La poésie témoigne de ce qu’on ne voit pas. Les années me tendent leur fauteuil, mais je refuse de m’asseoir. Mes tripes se souviennent de mes rêves d’antan, de mes gestes d’avant, de mes courses d’enfant. Il faut lever le cœur très haut, ne porter que son rêve. L’humanité fait peur, même de l’intérieur. La nature apprivoise celui qui la respecte. Je cours parmi les papillons. Je rôde autour du mot amour. Je brode avec de l’encre une flèche dans un cœur, deux prénoms sur un arbre. Je vis encore au temps des bohémiens enlaçant les sorcières, celui des Indiens stoppant les chevaux de fer. Je dessine à la craie le sourire du soleil envahissant les grottes. Je cherche l’équilibre dans la matière du monde, la paix entre les éléments, l’oxygène se créant par l’union des contraires.
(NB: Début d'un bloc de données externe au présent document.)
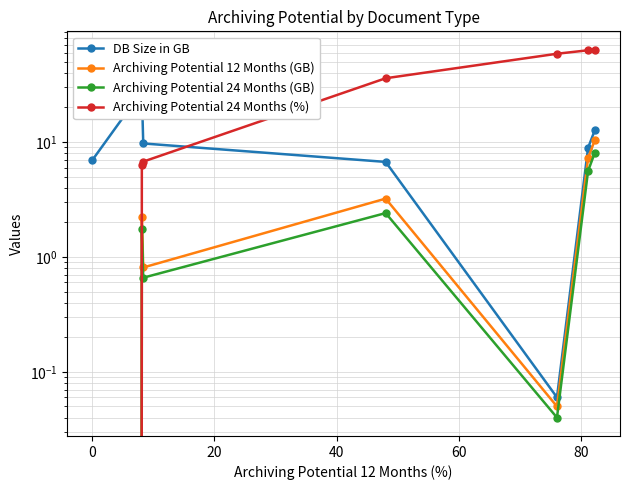

The value of DB Size in GB at 80 is 8.9. True or false?

True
La vie se communique l’un par l’autre. Qu’importe que le passé se promène en présent ou bien que le futur ait des habits d’hier, chaque seconde contient le temps. Le destin est une chose trop rare. Il ne faut pas s’y fier. Merci disent mes yeux quand je croise une bête. Merci disent mes mains quand je cueille une fraise. Ouille disent mes cuisses quand elles touchent aux épines. Au large disent mes bras quand ils rament en cadence. Le rire des enfants soulève l’horizon.